(Record excerpts Opens)

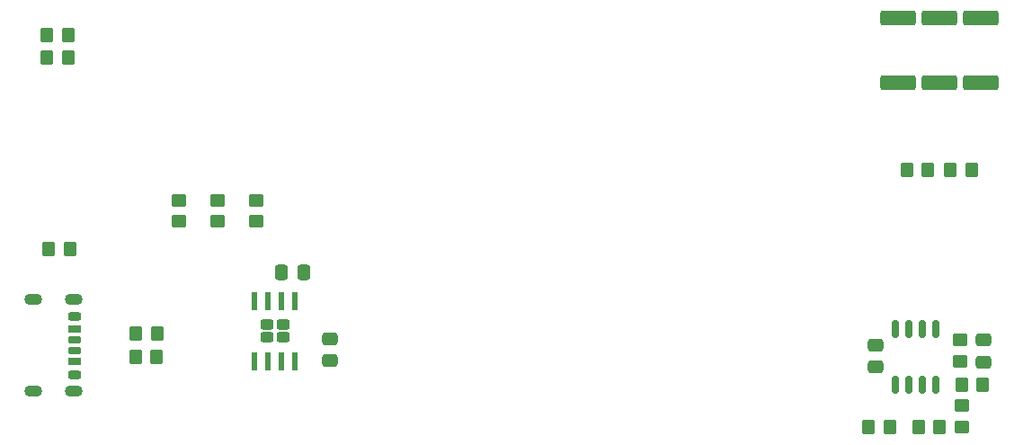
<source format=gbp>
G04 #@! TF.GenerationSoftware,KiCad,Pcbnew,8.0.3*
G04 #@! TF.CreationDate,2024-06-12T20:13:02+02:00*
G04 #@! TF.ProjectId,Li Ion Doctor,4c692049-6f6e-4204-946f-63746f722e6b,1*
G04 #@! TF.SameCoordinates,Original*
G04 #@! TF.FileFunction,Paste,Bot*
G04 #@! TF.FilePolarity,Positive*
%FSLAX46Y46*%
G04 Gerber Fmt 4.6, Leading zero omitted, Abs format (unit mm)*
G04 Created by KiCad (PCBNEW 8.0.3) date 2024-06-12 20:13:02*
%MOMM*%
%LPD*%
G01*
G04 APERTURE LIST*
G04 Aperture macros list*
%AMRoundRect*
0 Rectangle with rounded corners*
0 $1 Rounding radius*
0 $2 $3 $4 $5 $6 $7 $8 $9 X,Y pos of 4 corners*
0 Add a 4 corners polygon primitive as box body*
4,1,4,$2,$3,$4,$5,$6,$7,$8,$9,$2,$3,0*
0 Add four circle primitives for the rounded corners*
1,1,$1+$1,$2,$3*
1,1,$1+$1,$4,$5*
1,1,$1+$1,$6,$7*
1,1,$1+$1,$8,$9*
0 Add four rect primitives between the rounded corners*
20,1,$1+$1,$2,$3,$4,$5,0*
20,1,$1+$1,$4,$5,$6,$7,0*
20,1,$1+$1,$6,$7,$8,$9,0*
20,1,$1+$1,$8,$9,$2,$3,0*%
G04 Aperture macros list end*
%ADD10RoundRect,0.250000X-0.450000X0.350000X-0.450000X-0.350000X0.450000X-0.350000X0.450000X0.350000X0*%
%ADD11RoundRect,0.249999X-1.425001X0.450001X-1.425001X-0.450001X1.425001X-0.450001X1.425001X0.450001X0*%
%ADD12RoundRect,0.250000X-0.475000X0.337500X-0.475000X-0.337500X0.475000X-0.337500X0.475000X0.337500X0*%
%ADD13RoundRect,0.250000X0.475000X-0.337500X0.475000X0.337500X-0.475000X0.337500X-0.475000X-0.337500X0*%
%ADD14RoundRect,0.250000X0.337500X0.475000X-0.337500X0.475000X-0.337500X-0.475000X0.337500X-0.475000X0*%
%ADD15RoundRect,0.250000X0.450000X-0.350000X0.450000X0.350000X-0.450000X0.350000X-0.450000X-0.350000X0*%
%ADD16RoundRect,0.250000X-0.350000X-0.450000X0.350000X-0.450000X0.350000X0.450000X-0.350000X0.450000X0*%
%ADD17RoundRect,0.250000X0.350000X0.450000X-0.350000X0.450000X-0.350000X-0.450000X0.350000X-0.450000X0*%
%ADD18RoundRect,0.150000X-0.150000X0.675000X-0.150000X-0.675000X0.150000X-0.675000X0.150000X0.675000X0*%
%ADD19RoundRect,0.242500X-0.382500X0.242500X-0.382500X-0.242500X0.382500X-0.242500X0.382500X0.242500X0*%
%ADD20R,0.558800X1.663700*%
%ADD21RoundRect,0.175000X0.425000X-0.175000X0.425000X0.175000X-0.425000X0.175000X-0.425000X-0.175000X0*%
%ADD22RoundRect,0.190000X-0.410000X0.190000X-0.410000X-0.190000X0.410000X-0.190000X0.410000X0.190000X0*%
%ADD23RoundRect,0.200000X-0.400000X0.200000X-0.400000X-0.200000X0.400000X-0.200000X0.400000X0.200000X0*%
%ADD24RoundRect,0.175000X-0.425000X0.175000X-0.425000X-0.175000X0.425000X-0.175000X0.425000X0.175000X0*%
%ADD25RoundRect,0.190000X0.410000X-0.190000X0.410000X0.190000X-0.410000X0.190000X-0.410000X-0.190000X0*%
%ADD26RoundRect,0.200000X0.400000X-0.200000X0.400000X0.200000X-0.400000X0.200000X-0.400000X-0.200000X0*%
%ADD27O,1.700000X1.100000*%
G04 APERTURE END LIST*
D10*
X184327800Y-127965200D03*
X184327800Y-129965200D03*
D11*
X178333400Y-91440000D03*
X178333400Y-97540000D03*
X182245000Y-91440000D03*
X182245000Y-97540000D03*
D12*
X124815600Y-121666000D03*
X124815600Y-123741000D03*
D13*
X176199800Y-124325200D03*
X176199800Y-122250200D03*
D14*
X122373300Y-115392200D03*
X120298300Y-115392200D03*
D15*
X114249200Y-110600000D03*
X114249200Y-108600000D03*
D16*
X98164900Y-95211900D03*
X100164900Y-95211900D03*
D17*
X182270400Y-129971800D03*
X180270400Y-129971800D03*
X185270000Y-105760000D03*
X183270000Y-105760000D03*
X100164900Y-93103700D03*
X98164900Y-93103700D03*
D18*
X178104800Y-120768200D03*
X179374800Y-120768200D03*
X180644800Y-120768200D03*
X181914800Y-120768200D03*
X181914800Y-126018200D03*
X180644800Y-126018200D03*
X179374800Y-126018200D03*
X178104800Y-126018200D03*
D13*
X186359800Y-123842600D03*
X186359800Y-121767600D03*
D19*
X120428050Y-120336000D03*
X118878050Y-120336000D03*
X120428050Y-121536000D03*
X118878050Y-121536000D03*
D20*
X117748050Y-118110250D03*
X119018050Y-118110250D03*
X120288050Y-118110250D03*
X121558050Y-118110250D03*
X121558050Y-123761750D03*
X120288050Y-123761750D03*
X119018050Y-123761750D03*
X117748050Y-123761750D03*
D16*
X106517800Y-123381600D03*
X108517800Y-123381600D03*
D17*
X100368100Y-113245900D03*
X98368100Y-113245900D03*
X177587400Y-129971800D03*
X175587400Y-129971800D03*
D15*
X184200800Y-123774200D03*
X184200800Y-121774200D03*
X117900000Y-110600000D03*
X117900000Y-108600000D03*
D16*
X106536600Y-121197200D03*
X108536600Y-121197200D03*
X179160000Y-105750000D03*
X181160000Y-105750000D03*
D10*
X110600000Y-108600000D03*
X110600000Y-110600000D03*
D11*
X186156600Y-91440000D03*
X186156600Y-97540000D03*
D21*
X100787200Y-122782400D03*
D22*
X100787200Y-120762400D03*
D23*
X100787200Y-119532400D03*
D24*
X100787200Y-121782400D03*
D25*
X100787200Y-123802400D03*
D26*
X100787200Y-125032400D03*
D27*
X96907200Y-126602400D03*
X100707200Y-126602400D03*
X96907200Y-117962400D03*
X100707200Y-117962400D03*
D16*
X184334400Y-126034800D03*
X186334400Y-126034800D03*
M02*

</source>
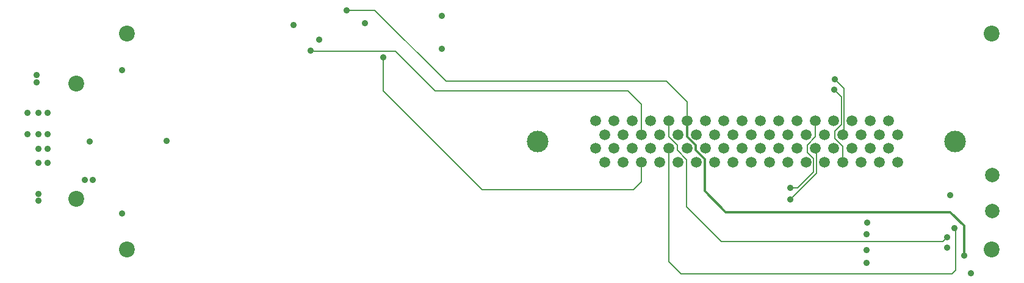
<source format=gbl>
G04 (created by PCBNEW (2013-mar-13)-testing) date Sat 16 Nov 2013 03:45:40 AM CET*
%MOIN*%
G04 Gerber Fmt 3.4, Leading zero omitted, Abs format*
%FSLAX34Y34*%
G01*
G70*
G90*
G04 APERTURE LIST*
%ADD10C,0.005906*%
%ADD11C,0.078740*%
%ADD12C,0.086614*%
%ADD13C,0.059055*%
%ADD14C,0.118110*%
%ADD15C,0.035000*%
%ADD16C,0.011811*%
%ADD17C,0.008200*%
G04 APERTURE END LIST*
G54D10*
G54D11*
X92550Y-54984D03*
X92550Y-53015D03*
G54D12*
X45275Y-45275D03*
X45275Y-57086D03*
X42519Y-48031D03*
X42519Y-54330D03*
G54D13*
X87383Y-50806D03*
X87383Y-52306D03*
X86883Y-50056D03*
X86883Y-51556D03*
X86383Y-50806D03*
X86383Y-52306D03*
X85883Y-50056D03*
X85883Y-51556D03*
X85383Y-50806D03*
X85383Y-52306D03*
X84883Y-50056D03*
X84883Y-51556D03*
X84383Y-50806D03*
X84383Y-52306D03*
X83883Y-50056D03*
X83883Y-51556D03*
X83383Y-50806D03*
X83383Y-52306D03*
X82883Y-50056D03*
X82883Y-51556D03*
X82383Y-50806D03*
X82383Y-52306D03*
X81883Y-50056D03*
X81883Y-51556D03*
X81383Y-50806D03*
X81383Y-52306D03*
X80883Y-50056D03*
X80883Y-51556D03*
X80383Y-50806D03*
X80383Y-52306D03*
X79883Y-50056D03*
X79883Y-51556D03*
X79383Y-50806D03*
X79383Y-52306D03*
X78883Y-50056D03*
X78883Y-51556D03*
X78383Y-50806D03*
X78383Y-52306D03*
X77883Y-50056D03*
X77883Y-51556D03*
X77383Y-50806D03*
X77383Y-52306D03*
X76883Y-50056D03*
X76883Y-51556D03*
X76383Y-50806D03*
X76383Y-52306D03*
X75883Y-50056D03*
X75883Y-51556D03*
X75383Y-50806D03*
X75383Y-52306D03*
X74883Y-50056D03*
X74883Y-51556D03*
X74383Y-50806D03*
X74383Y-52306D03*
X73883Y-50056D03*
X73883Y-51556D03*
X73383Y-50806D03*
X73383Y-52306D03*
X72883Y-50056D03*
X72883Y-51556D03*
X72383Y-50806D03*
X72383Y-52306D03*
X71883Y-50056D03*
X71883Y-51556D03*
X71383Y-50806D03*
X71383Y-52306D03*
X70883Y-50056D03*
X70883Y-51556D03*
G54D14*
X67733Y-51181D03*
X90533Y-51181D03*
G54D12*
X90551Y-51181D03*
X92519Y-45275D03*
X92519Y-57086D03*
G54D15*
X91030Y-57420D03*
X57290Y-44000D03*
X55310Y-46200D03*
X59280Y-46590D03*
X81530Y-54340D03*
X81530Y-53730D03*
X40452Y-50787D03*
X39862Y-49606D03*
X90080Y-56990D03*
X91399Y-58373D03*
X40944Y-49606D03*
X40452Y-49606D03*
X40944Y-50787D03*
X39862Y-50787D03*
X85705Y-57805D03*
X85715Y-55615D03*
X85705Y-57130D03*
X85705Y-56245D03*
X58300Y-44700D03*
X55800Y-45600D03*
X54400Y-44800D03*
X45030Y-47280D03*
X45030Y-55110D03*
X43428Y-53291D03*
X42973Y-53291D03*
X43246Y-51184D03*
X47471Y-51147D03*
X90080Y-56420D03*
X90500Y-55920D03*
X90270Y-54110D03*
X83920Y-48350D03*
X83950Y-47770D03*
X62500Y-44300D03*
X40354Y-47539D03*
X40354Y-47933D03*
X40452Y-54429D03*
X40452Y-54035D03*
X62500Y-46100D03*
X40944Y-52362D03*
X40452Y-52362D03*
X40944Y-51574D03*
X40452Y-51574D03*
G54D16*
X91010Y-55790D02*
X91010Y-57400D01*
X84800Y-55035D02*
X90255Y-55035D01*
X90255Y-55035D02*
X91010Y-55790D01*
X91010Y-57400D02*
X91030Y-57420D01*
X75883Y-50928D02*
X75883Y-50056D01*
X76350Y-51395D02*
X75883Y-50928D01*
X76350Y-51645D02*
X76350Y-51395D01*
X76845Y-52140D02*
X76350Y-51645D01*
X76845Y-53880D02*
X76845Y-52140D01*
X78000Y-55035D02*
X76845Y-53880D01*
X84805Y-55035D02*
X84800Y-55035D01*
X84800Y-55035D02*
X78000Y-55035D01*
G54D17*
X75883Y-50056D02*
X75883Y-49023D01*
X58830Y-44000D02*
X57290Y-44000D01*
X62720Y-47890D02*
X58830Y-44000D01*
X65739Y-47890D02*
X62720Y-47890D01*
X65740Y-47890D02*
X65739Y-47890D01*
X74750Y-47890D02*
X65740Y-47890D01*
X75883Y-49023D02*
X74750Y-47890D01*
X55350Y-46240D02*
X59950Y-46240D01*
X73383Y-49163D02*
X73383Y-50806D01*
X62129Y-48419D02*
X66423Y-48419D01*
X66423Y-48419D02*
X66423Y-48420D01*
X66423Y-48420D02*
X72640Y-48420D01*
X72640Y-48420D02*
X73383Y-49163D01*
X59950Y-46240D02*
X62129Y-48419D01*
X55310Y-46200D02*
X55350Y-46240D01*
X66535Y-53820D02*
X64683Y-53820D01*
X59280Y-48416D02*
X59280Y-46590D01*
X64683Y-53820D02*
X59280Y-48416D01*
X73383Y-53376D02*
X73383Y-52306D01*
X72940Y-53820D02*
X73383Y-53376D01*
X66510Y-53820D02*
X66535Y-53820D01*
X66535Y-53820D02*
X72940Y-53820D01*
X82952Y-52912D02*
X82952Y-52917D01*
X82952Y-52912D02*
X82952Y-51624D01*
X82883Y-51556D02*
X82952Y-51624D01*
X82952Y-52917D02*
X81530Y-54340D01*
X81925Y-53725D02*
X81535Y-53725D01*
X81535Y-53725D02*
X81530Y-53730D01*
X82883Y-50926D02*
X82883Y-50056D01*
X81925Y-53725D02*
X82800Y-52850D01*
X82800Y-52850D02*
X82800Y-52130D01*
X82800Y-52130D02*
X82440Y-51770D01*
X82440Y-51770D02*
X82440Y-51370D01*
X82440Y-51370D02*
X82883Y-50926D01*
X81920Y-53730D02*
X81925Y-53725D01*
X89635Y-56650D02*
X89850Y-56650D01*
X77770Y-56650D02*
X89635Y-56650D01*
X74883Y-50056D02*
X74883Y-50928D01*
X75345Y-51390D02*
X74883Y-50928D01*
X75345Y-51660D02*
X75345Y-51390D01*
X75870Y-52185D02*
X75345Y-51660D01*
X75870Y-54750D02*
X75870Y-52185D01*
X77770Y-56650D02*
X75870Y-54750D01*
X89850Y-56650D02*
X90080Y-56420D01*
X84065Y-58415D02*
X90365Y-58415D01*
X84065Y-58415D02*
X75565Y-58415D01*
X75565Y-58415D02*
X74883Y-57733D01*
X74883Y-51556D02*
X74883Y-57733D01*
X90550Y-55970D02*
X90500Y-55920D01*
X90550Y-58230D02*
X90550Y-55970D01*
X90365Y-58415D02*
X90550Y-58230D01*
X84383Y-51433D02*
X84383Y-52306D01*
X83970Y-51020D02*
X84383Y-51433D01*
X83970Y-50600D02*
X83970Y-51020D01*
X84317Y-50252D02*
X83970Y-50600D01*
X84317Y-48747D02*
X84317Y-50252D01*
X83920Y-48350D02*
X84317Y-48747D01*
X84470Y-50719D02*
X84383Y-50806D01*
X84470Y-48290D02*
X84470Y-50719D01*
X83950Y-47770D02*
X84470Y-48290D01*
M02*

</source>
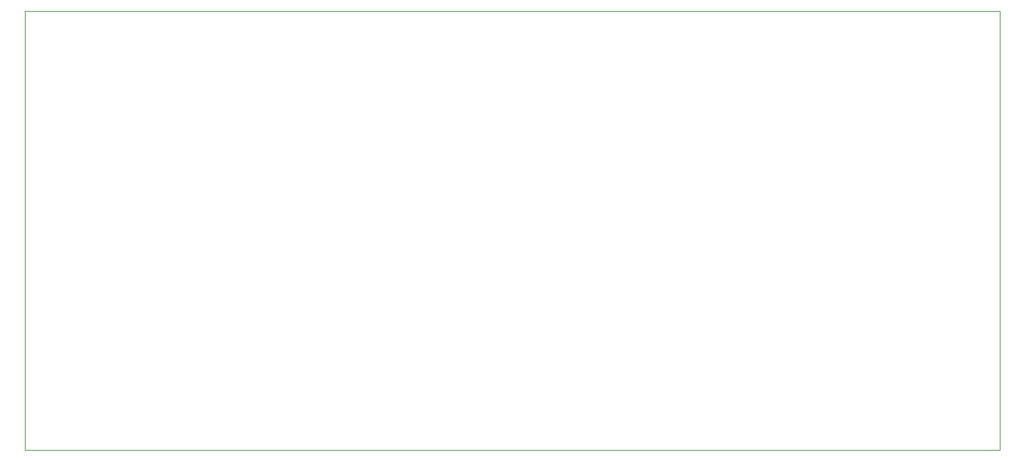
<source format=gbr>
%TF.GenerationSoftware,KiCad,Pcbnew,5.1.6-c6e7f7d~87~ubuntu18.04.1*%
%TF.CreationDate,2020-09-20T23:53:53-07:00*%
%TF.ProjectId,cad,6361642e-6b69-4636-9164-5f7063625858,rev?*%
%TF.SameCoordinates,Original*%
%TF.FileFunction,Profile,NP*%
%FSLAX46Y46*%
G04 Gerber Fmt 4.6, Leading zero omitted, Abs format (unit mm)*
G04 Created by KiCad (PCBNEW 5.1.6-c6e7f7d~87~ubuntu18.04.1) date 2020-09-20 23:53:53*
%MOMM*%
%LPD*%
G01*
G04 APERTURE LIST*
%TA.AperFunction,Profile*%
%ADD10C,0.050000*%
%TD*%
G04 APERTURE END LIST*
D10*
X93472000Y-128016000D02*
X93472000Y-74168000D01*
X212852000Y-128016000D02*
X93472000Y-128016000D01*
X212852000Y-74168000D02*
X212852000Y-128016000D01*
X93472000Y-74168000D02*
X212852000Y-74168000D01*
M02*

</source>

(Record excerpts Closes)

▶ _Problem_
Set down, exactly as they stand above, the lines starting with the line with "X77883Y-51556D03*" and going on through the line with "X40452Y-54035D03*", and no others.

▶ _Task answer_
X77883Y-51556D03*
X77383Y-50806D03*
X77383Y-52306D03*
X76883Y-50056D03*
X76883Y-51556D03*
X76383Y-50806D03*
X76383Y-52306D03*
X75883Y-50056D03*
X75883Y-51556D03*
X75383Y-50806D03*
X75383Y-52306D03*
X74883Y-50056D03*
X74883Y-51556D03*
X74383Y-50806D03*
X74383Y-52306D03*
X73883Y-50056D03*
X73883Y-51556D03*
X73383Y-50806D03*
X73383Y-52306D03*
X72883Y-50056D03*
X72883Y-51556D03*
X72383Y-50806D03*
X72383Y-52306D03*
X71883Y-50056D03*
X71883Y-51556D03*
X71383Y-50806D03*
X71383Y-52306D03*
X70883Y-50056D03*
X70883Y-51556D03*
G54D14*
X67733Y-51181D03*
X90533Y-51181D03*
G54D12*
X90551Y-51181D03*
X92519Y-45275D03*
X92519Y-57086D03*
G54D15*
X91030Y-57420D03*
X57290Y-44000D03*
X55310Y-46200D03*
X59280Y-46590D03*
X81530Y-54340D03*
X81530Y-53730D03*
X40452Y-50787D03*
X39862Y-49606D03*
X90080Y-56990D03*
X91399Y-58373D03*
X40944Y-49606D03*
X40452Y-49606D03*
X40944Y-50787D03*
X39862Y-50787D03*
X85705Y-57805D03*
X85715Y-55615D03*
X85705Y-57130D03*
X85705Y-56245D03*
X58300Y-44700D03*
X55800Y-45600D03*
X54400Y-44800D03*
X45030Y-47280D03*
X45030Y-55110D03*
X43428Y-53291D03*
X42973Y-53291D03*
X43246Y-51184D03*
X47471Y-51147D03*
X90080Y-56420D03*
X90500Y-55920D03*
X90270Y-54110D03*
X83920Y-48350D03*
X83950Y-47770D03*
X62500Y-44300D03*
X40354Y-47539D03*
X40354Y-47933D03*
X40452Y-54429D03*
X40452Y-54035D03*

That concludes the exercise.